Dünkü Cumhuriyet gazetesine gelince; o kadar pespaye bir örnek karşısındayız ki, ADD’nin başkanı denilen kişinin “Tek bir tane ahır yapılmış cami resmi göstersinler” dediğini ön sayfasına çıkarmış hiç utanıp sıkılmadan.
Yüzleri kızarır mı bilmem ama aşağıdaki haberi yayınlayan da Cumhuriyet gazetesiydi, bu demeci yayınlayan da. İşte belgesi.
Bakın ne yazıyor o haberinizde:
“BU NE İNSAFSIZLIK: SEFERİHİSAR’DA TARİHÎ BİR CAMİ AHIR YAPILMIŞ.”
Tarih mi? 20 Nisan 1936, sayfa 3. Cumhuriyet’in web sitesinden aldım bu kupürü.
‘Ahır yapıldığına dair tek bir örnek yeter’ demişti ADD başkanı; ben görgü tanıklarından misaller de vereyim, tam olsun.
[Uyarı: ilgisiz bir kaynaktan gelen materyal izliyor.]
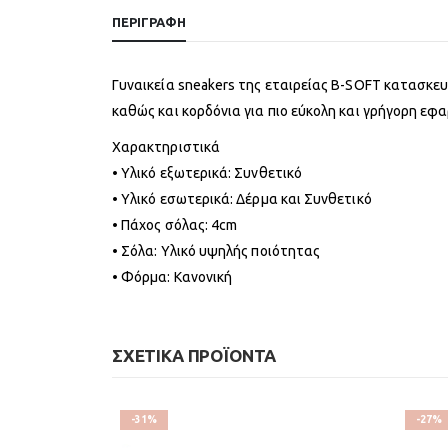
ΠΕΡΙΓΡΑΦΉ
Γυναικεία sneakers της εταιρείας B-SOFT κατασκε
καθώς και κορδόνια για πιο εύκολη και γρήγορη εφ
Χαρακτηριστικά
• Υλικό εξωτερικά: Συνθετικό
• Υλικό εσωτερικά: Δέρμα και Συνθετικό
• Πάχος σόλας: 4cm
• Σόλα: Υλικό υψηλής ποιότητας
• Φόρμα: Κανονική
ΣΧΕΤΙΚΆ ΠΡΟΪΌΝΤΑ
-31%
-27%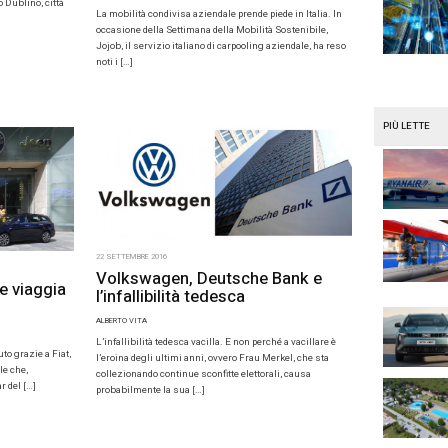
Gabigol, il nuovo 
[…]
E 2016
ublino il Car sharing Yukõ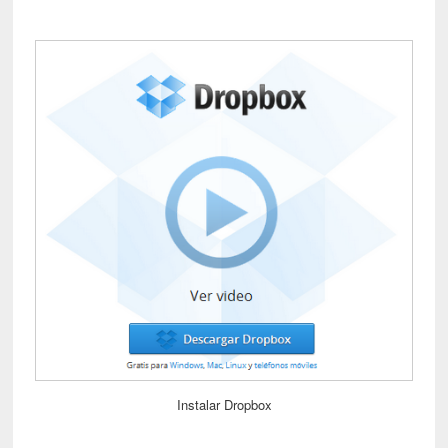
Instalar Dropbox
Yalan diyorsanız aksini ispatlayın:
1945 yılında Maraş Türkoğlu Cumhuriyet Mahallesi’ndeki Ulucami kapatılmış, caminin açık bırakılan kapısından içeri giren hayvanlar burasını ahır haline getirmişlerdi.
Antalya’da Selçuklu eseri Yivli Minare Camii de, Osmancık ilçesindeki Akşemseddin Camii de ahır olarak kullanılmıştı.
Bursa’daki Mollaarap Camii askeriyeye verilmiş, onlar da ibadete kapatıp alt katını ve çevresini at ahırı olarak kullanmışlardı.
Bingöl’ün merkezindeki tek cami olan İsfehan Bey Camii buğday deposu ve hayvan tavlası haline getirilmişti. (Bkz. Mehmet Şevket Eygi, Yakın Tarihimizde Câmi Kıyımı, 2003.)
Yetmez diyorsanız ekleyeyim hemen:
Bugün ‘camilerin kılına dahi dokunulmamıştı’ diyecek kadar inkârcılaşan Cumhuriyet gazetesinin, Mahmud Efendi hazretlerinin ismiyle özdeş hale gelmiş bulunan harabe halindeki İsmailağa Camii’nin mezbelelik ve ‘baykuş yuvası’ haline geldiğini de yazan gazete olduğunu biliyor muydunuz?
Tarih: 8 Nisan 1938.
Cumhuriyet gazetesi “BAYKUŞ YUVASI HALİNE GELEN ZAVALLI MABED” manşetini atarak caminin durumuna dikkatimizi çekmiş, haberin spotuna ise “Mezbeleliğe dönen İsmailefendi Camii’nin ‘muhafazası lazım’ eserlerden olduğu tasdik edilmiş ama binanın artık beklemeğe tahammülü azalmış” diye yazılmıştı.
Hem camilerin ahır ve baykuş yuvası olduğu haberlerini yap, hem de utanıp sıkılmadan kalk, ‘hangi cami ahır yapılmıştı, göster’ diye işi pişkinliğe vur.
Ne de olsa ‘cumhuriyet’ fazilettir, değil mi?